Concursos em 2017 e nomeações em 2018
A Polícia Rodoviária Federal (PRF) talvez viva situação mais grave, já que pode perder até 40% do seu efetivo (cerca de 4 mil dos 10 mil ativos atualmente) nos próximos dois anos. No Instituto Nacional de Seguro Social (INSS), perícias necessárias para a obtenção de benefícios como auxílio-doença estão atrasadas por falta de peritos e em consequência da recente greve da categoria, deixando milhares de cidadãos desassistidos.
Por razões como essa, Da Costa concordou que seria importante que as seleções mais urgentes fossem na pior das hipóteses autorizadas para realização em 2017, com a nomeação dos aprovados acontecendo a partir de 2018, quando analistas já estimam uma melhora da economia do país. “O que não pode é parar os serviços públicos por falta de pessoal.” De acordo com a nota divulgada pelo Planejamento no último dia 8, o impedimento à realização de novos concursos não abrange as carreiras de advogado da União, procurador da Fazenda Nacional, procurador federal, de defensor público da União, diplomata e policial federal, em função da autonomia dos respectivos órgãos para promoverem concursos. A Polícia Federal (PF), que planeja abrir 558 vagas de delegado e perito, entretanto, ainda precisa que o Planejamento garanta a disponibilidade orçamentária para o preenchimento das vagas. Ainda segundo Planejamento, a suspensão de concursos também não se aplica às universidades públicas federais, que poderão contratar novos professores e substitutos dentro da reserva de cargos vagos existente para cada universidade.

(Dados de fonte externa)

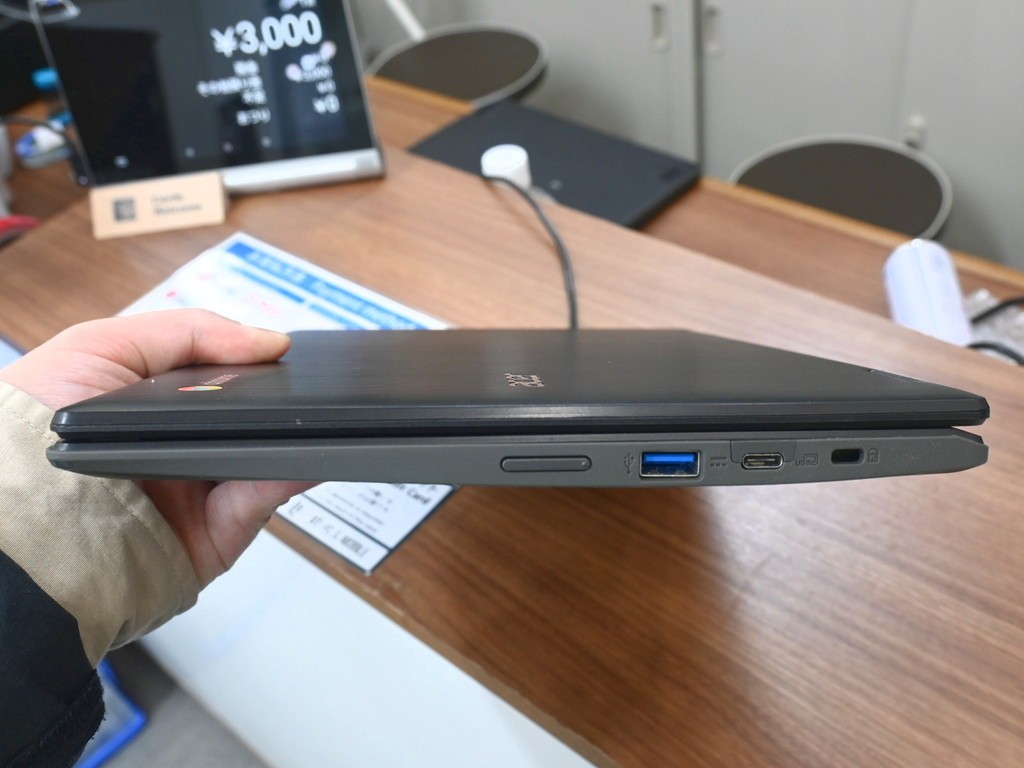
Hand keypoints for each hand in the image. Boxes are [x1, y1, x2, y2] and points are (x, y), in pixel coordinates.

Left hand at [0, 309, 315, 585]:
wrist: (14, 523)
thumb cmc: (28, 429)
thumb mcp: (98, 347)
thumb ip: (185, 331)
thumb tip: (269, 340)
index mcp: (152, 404)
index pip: (222, 375)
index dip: (253, 359)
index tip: (279, 349)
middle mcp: (179, 446)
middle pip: (252, 417)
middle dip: (280, 399)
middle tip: (297, 382)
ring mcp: (200, 491)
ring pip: (266, 456)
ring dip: (288, 435)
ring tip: (304, 414)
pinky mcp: (217, 534)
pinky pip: (262, 500)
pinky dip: (285, 475)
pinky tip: (298, 452)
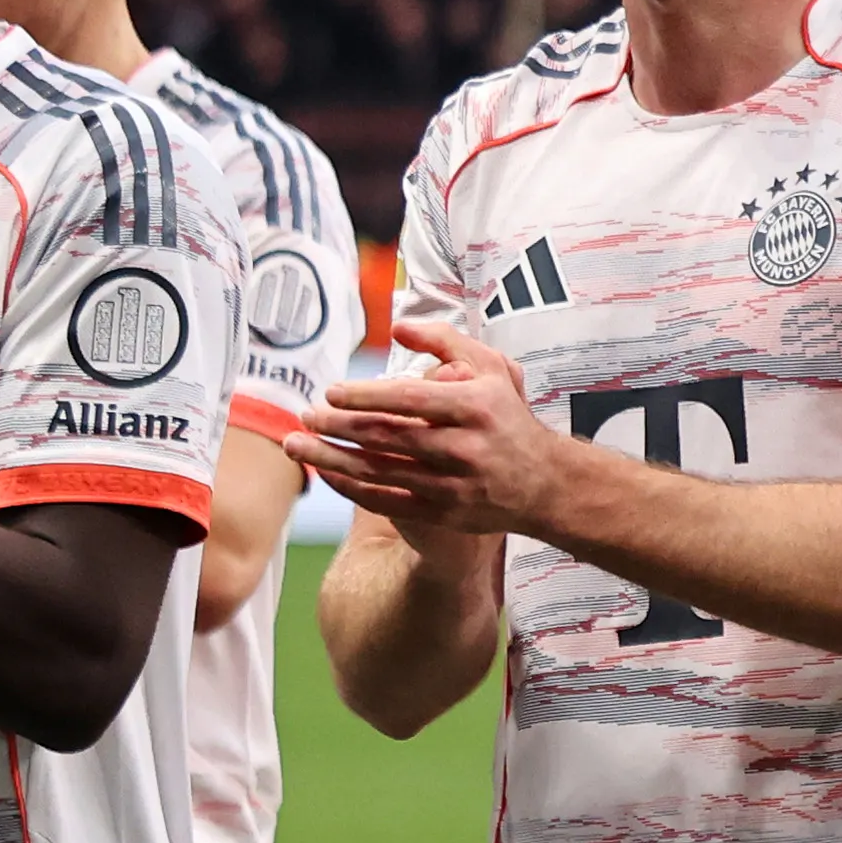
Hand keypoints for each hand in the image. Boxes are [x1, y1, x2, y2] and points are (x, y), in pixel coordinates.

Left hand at [303, 319, 559, 541]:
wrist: (545, 485)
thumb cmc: (509, 418)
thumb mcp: (492, 368)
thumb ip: (445, 341)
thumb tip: (398, 328)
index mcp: (475, 406)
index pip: (410, 399)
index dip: (365, 397)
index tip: (330, 392)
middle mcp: (464, 447)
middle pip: (387, 437)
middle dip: (338, 427)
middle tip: (305, 416)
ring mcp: (453, 485)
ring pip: (379, 472)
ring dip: (331, 459)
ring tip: (296, 444)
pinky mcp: (444, 513)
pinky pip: (387, 502)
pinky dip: (351, 488)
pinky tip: (325, 472)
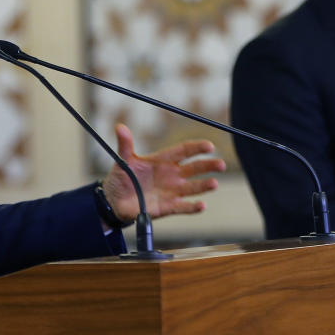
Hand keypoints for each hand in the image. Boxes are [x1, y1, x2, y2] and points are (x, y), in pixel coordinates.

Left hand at [102, 123, 224, 222]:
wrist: (114, 201)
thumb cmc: (121, 178)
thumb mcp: (123, 161)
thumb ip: (125, 144)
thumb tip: (120, 127)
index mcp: (162, 160)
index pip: (183, 151)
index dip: (197, 148)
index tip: (209, 146)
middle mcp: (171, 175)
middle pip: (194, 168)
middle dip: (208, 165)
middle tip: (220, 164)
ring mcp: (171, 191)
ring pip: (192, 187)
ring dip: (204, 186)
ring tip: (214, 184)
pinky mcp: (168, 207)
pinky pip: (183, 207)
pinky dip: (193, 207)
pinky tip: (201, 205)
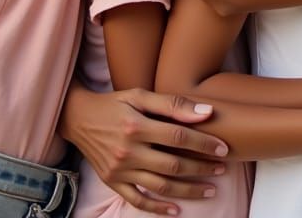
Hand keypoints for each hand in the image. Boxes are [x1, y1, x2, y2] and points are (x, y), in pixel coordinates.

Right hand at [59, 85, 227, 215]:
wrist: (78, 118)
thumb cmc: (114, 103)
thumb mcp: (140, 95)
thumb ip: (172, 103)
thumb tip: (206, 112)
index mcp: (136, 125)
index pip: (177, 137)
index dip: (203, 143)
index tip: (223, 148)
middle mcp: (128, 151)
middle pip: (172, 165)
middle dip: (201, 168)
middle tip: (222, 168)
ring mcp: (119, 170)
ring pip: (159, 186)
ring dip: (187, 191)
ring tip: (210, 190)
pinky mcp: (112, 182)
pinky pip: (137, 200)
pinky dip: (157, 208)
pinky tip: (176, 209)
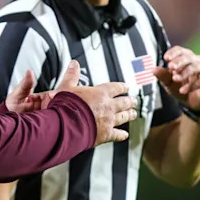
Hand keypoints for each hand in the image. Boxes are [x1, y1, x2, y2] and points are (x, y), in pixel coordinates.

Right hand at [5, 60, 135, 143]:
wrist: (66, 125)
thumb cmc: (66, 106)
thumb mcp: (67, 87)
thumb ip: (72, 75)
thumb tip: (74, 64)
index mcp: (100, 93)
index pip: (115, 88)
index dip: (121, 87)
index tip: (125, 87)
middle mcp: (107, 106)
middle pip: (123, 102)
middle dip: (129, 101)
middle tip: (134, 101)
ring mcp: (108, 121)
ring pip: (123, 117)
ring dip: (129, 115)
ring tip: (133, 114)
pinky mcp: (106, 134)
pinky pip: (117, 134)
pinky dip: (121, 135)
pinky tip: (125, 135)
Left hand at [153, 46, 199, 110]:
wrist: (192, 102)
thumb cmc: (180, 88)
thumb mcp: (168, 83)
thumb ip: (162, 76)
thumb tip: (153, 69)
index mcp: (185, 58)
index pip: (180, 50)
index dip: (173, 53)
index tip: (166, 58)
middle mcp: (196, 61)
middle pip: (188, 57)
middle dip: (179, 61)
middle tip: (171, 67)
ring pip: (196, 66)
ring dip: (185, 73)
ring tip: (176, 79)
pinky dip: (192, 85)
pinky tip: (183, 91)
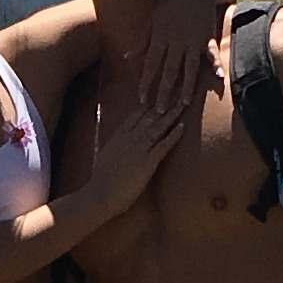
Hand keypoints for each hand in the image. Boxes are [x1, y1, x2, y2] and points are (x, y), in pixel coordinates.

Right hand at [86, 88, 191, 210]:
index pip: (137, 114)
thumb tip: (119, 144)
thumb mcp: (106, 157)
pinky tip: (183, 125)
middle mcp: (129, 138)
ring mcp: (139, 149)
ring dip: (172, 113)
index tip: (160, 91)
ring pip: (158, 126)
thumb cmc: (101, 181)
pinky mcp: (147, 162)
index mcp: (119, 136)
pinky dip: (173, 135)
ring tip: (184, 101)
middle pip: (150, 115)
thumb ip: (115, 147)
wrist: (98, 195)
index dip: (150, 102)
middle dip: (164, 101)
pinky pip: (163, 145)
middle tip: (176, 88)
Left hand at [135, 0, 236, 110]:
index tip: (141, 99)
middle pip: (168, 71)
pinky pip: (211, 53)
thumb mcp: (153, 20)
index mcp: (160, 37)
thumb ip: (142, 41)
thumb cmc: (170, 1)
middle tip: (160, 111)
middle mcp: (175, 41)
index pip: (150, 65)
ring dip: (186, 86)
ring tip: (184, 103)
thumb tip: (126, 57)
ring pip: (188, 67)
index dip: (146, 82)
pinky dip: (215, 65)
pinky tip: (218, 78)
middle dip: (164, 92)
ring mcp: (192, 39)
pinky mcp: (206, 36)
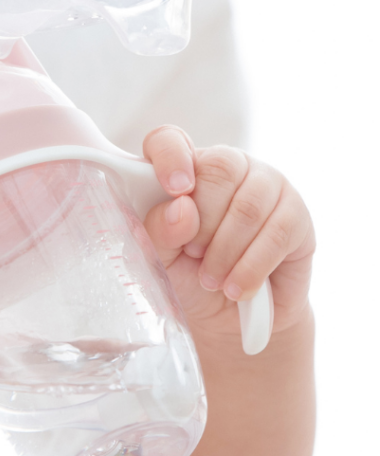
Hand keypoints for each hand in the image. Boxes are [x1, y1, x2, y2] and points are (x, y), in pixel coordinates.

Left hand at [140, 126, 314, 341]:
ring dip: (225, 252)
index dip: (170, 157)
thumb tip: (181, 208)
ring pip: (249, 206)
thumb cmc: (188, 276)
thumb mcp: (160, 258)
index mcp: (184, 168)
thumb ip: (159, 231)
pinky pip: (276, 234)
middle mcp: (228, 166)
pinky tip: (236, 287)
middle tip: (194, 255)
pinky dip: (250, 267)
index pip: (170, 140)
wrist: (228, 316)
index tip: (174, 190)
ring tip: (211, 280)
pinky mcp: (296, 215)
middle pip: (220, 169)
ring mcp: (267, 185)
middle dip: (203, 223)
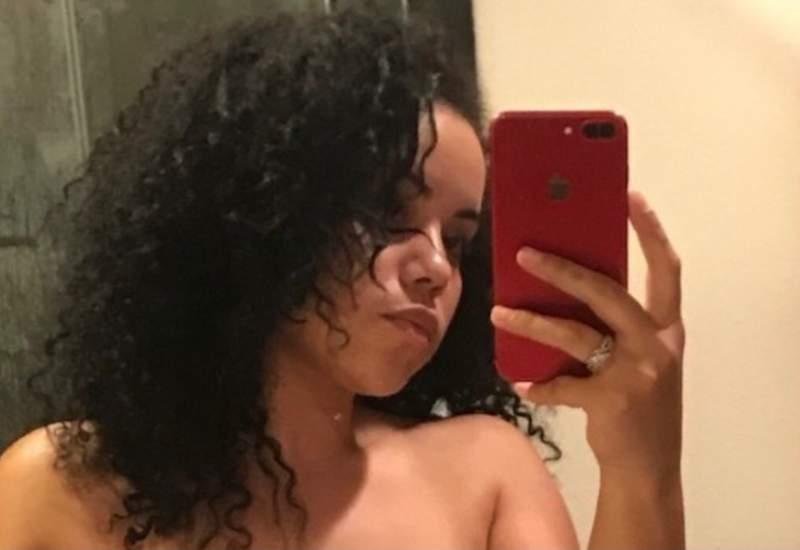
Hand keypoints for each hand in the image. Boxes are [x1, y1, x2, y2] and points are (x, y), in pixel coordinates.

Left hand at [490, 191, 684, 478]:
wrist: (650, 468)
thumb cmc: (641, 405)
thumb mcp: (642, 359)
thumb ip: (617, 327)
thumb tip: (564, 287)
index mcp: (668, 329)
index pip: (666, 270)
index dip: (651, 233)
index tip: (629, 198)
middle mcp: (657, 345)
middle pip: (606, 292)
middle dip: (562, 269)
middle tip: (524, 253)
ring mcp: (636, 373)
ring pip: (574, 334)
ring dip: (531, 321)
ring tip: (499, 311)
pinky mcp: (611, 401)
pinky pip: (561, 385)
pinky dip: (538, 385)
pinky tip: (521, 384)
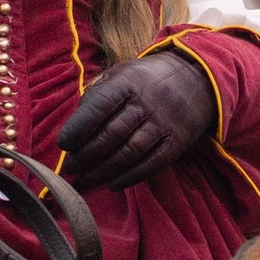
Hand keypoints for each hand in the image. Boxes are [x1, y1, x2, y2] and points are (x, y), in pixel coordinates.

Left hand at [57, 51, 217, 190]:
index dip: (79, 127)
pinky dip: (130, 177)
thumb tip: (73, 129)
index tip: (64, 144)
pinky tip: (112, 184)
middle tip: (70, 168)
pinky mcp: (176, 142)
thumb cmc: (145, 82)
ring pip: (129, 153)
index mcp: (129, 82)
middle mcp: (147, 103)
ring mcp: (164, 124)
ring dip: (103, 170)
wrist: (195, 79)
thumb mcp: (121, 75)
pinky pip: (151, 164)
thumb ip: (97, 97)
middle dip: (86, 155)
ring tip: (85, 180)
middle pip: (111, 134)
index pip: (99, 106)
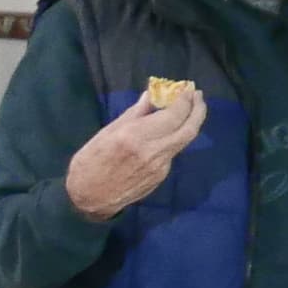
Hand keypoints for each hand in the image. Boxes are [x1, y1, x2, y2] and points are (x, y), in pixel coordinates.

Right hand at [63, 87, 209, 221]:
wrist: (90, 198)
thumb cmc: (91, 161)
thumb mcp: (107, 132)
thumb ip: (133, 114)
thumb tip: (151, 96)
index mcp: (135, 136)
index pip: (173, 115)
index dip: (184, 100)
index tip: (187, 89)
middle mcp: (153, 151)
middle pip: (189, 129)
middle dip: (198, 110)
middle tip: (198, 96)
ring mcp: (160, 166)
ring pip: (183, 141)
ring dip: (190, 123)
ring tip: (188, 109)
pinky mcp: (161, 176)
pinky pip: (172, 152)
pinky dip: (175, 137)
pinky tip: (169, 131)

Estatais, como os Correios, também podem realizar concursos, conforme a necessidade de reposição dos seus quadros, observado o limite de pessoal definido pelo Departamento de Coordenação e Governança das Empresas Estatais (Dest). E diferente do que alguns concurseiros interpretaram, as restrições anunciadas pelo governo federal não alcançam estados e municípios, que definem seus próprios critérios para a realização de concursos e preenchimento das vagas. Há porém uma discussão em torno do projeto de lei de renegociação das dívidas dos estados (PLP 257/16), que prevê a suspensão dos concursos nessa esfera como contrapartida a flexibilização do pagamento dos valores devidos à União. A proposta já enfrenta a resistência de diversas categorias, inclusive federais.